Alito goes on to argue that the claim that “the free-exercise right included the right to certain religious exemptions is strongly supported by the practice of the Colonies and States.” But most of the history he cites involves exemptions provided explicitly by state laws or constitutions. These prove nothing about a judicial power to mandate exemptions based on the federal Free Exercise Clause.

Alito recognizes Scalia’s response to this argument (in Boerne): the historical examples of exemptions “show only what the Constitution permits, not what it requires.” He responds: “But legislatures provided those accommodations before the concept of judicial review took hold, and their actions are therefore strong evidence of the founding era’s understanding of the free-exercise right.”

But even ignoring for the moment the fact that the concept of judicial review “took hold” right from the beginning (see Federalist no. 78, and many of the state ratifying conventions, especially of New York, Pennsylvania, and Virginia), if it took hold later, what would that prove? That legislatures provided exemptions doesn’t imply that judges had the authority to mandate them.

And if judicial review hadn’t “taken hold” earlier, why would that have been?

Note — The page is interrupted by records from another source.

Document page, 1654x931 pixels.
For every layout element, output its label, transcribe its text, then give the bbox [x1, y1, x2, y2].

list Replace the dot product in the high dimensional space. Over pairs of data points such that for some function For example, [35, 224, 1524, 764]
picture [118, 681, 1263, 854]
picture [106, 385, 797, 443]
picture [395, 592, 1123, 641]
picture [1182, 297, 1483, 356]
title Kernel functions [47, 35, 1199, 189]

Because people doubted the extent of judicial power? Yes—and that shows the founders would never have embraced a broad judicial power to mandate exemptions from laws that incidentally affected religious practice.

 

The Morality of True Originalism

Justice Alito’s “originalist” case against the Smith rule doesn’t hold water. One might wish that the Free Exercise Clause, as originally understood, had provided a basis for more judicial protection of religious rights than it does. But wishing doesn’t make it so.

Some originalists—especially those who are engaged in judging, litigating, and politics—understandably feel internal “pressures” to find a “satisfactory” originalist reading, especially when it involves something as important as religious liberty. Judges in particular find it hard when the original meaning of the document is widely unpopular, or even outside the “Overton window,” that is, the bounds of realistic discussion today. The large margins by which the Religious Freedom Restoration Act (intended to overrule Smith) was passed suggest that Smith is widely unpopular. But that doesn’t make it wrong.

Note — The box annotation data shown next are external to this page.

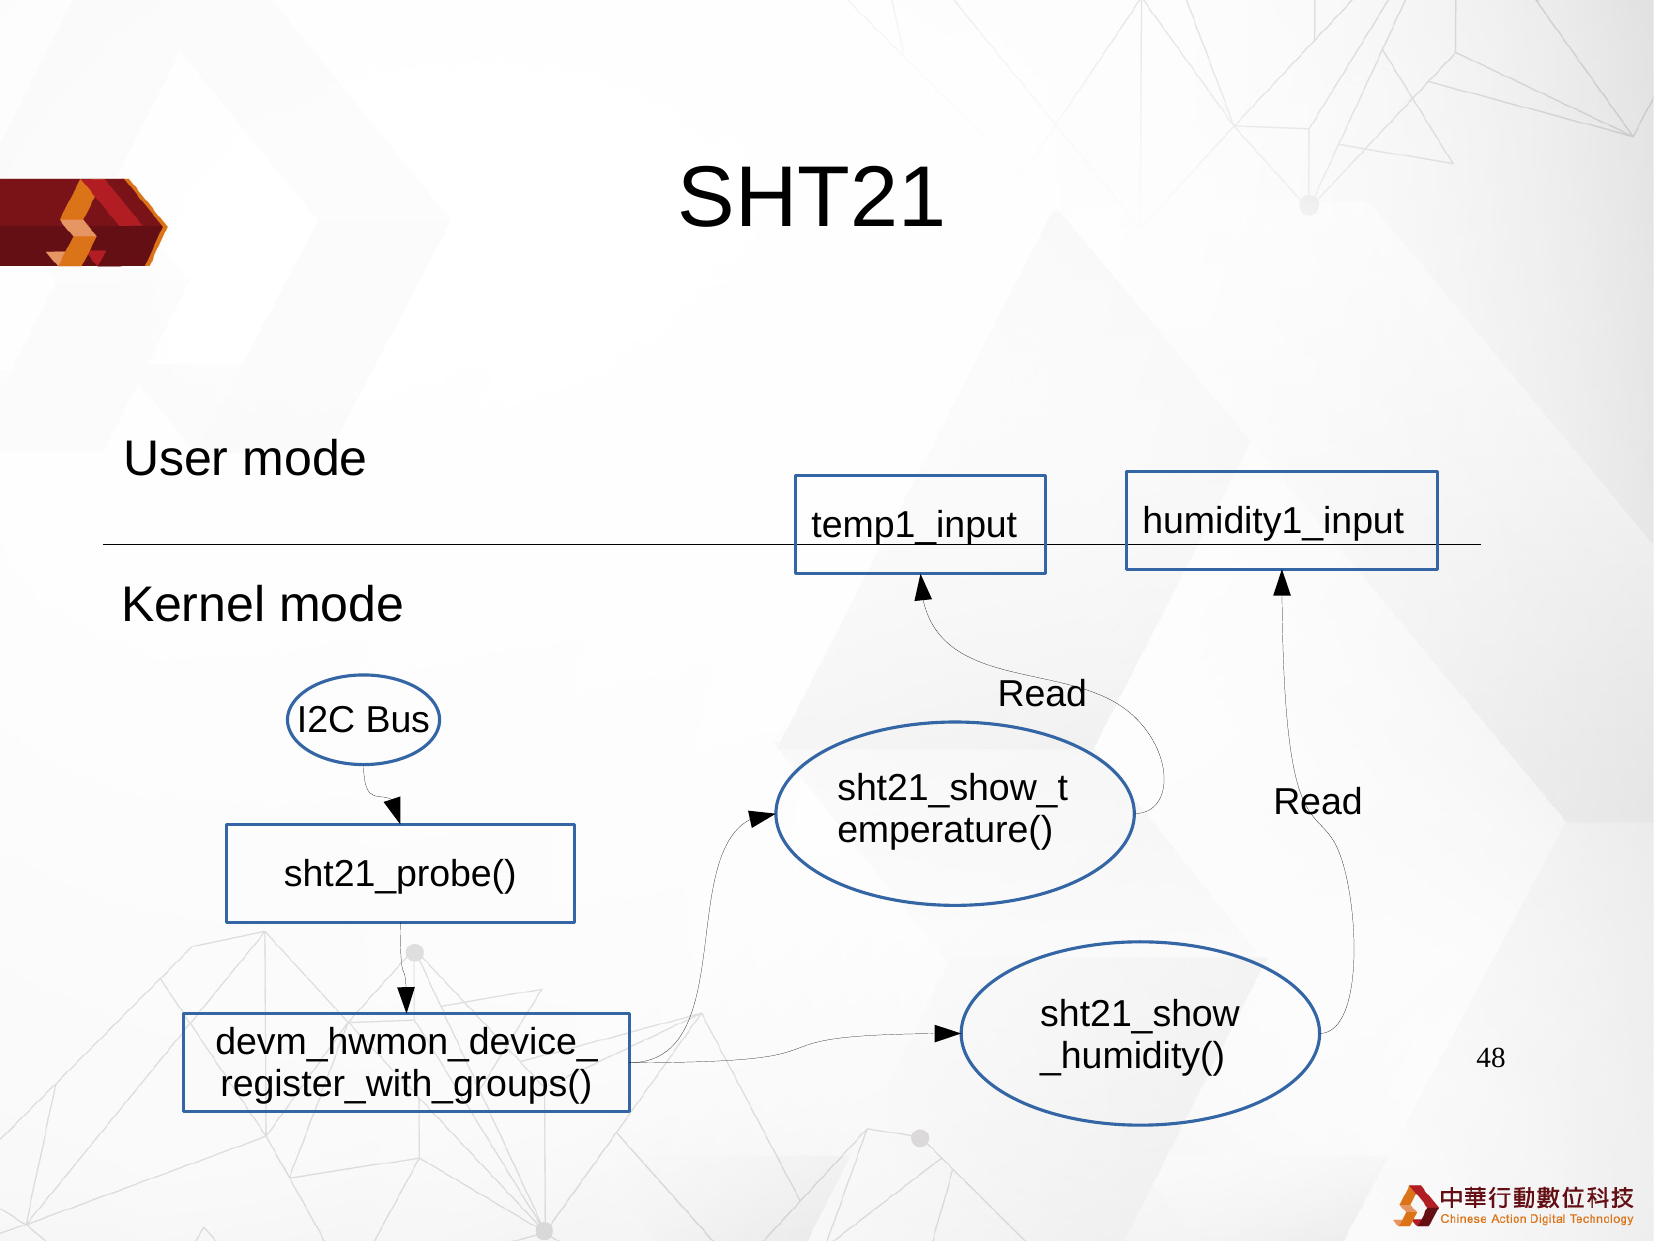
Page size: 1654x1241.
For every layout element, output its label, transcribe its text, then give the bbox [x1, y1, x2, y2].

title SHT21 [118, 112, 1506, 281]
text_box temp1_input [795, 475, 1046, 574]
text_box User mode [108, 422, 534, 494]
text_box sht21_probe() [226, 824, 575, 923]
text_box sht21_show_temperature() [822, 759, 1100, 900]
text_box humidity1_input [1126, 471, 1438, 570]
picture [0, 0, 1654, 1241]
text_box Kernel mode [106, 568, 532, 640]
text_box devm_hwmon_device_ register_with_groups() [183, 1013, 630, 1112]
text_box I2C Bus [287, 674, 440, 765]
text_box sht21_show_humidity() [1025, 984, 1269, 1126]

Conservatives see that, if in the past small and unusual religious minorities were most likely to have their free exercise curtailed by secular regulations (Jehovah’s Witnesses, the Amish, Seventh Day Adventists), in the contemporary world conservative Christians, Jews, and Muslims who oppose absolute laws against non-discrimination (regarding gender, homosexuality, and now transgenderism) will more likely have their free exercise curtailed. In some cases (as the Supreme Court suggested in Masterpiece Cakeshop), the attack on religious freedom will be quite deliberate, motivated by deep animus against religious views and practices. But (as Grutter v. Bollinger showed, in the case of affirmative action), lawyers are very good at lying, and can help legislative bodies craft regulations in ways that avoid obviously targeting religion.

A return to Sherbert would provide a useful tool to protect conservative religious groups. But I think Scalia had it right: judges don’t have the authority to interpret the Constitution to get better policy results, even if those are really, really important results.

In fact, I would phrase this idea in a way that Scalia was generally loath to do: the judge is bound by certain moral requirements, including the requirement to act within his legitimate jurisdiction. This is the moral ground for originalism, and it explains why conservative judges should uphold Smith, despite its unpleasant consequences. Conservatives have to do the difficult work of democratic politics, fighting it out in the political process—even in a time when the deck is stacked against them.